У меня три машины: ASAAD-0 MSN-LEED01 MSN-LEED02
В групповой политике у меня есть фильтр WMI под названием LEED, который выглядит следующим образом:
SELECT * FROM Win32_ComputerSystem WHERE (Name != "MSN-LEED01" OR Name != "MSN-LEED02")
Подразделение, содержащее объект групповой политики с этим фильтром, применяется ко всем трем машинам.
На ASAAD-0, когда я запускаю gpresult / h, я вижу, что этот фильтр оценивается как True, чего и следовало ожидать.

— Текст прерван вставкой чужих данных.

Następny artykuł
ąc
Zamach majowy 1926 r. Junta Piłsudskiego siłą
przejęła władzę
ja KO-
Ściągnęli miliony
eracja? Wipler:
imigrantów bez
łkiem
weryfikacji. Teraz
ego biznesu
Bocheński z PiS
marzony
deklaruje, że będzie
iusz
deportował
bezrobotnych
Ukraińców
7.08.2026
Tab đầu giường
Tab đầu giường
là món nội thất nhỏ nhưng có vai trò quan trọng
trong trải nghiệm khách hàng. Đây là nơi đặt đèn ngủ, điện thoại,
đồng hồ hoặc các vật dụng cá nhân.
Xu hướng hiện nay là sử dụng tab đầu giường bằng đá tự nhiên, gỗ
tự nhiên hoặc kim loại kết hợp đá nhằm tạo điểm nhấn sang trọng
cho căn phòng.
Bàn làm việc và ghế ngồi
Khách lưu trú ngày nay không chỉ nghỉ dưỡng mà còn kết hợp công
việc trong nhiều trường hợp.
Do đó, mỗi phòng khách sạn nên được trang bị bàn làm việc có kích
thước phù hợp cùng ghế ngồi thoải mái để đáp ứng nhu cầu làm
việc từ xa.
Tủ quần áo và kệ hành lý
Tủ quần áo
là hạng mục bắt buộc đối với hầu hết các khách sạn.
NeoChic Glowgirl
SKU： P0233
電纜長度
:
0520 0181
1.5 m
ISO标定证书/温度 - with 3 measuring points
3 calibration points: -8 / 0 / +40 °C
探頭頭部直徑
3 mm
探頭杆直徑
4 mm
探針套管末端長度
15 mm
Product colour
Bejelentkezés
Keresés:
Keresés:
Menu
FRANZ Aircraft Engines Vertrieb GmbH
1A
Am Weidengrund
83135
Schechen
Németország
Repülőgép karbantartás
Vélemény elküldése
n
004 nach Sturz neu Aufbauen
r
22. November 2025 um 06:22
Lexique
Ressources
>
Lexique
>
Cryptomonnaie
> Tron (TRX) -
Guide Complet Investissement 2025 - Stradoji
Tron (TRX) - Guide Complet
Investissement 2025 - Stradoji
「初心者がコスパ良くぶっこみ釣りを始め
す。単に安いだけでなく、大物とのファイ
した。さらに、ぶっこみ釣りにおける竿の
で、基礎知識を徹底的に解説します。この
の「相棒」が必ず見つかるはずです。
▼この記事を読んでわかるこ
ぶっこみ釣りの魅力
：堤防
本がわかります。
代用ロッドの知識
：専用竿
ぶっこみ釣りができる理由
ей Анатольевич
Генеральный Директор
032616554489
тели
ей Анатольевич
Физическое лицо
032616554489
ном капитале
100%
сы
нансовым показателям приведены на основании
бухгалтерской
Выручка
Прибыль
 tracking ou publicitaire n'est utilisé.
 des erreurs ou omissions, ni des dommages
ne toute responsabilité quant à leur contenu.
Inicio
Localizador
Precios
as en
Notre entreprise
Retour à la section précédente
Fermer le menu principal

Однако на обеих машинах LEED он по-прежнему оценивается как True, хотя кажется, что он должен оцениваться как False.
Я пробовал несколько разных способов проверить правильность значения Win32_ComputerSystem.Name.
Если я сяду, скажем, на MSN-LEED02 и выполню команду Powershell Get-WmiObject Win32_ComputerSystem он возвращает несколько полей, и поле Name действительно MSN-LEED02.
Однако, если я открою wbemtest, перейду в Enum Classes, найду Win32_ComputerSystem и посмотрю на его свойства, значение Name будет нулевым.
Последнее, что я пробовал, это использовать этот сторонний инструмент для проверки фильтра сверху. И MSN-LEED01, и MSN-LEED02 возвращают истину, хотя, например, (Name! = MSN-LEED01) должно быть ложным, так как имя кажется равным MSN-LEED01.
Кто-нибудь знает, что я делаю не так с фильтром?
Замените «ИЛИ» на «И» в своем запросе:
SELECT * FROM Win32_ComputerSystem WHERE (Name != "MSN-LEED01" AND Name != "MSN-LEED02")
Однако вы можете просто добавить компьютеры (или группу безопасности AD, содержащую эти компьютеры) на вкладке «Делегирование» в управлении групповой политикой и запретить «Применить групповую политику» (и также запретить «Чтение», если вы хотите предотвратить Эти компьютеры применяют параметры «Пользователь» групповой политики), это более эффективно, чем фильтр WMI, и его проще обслуживать.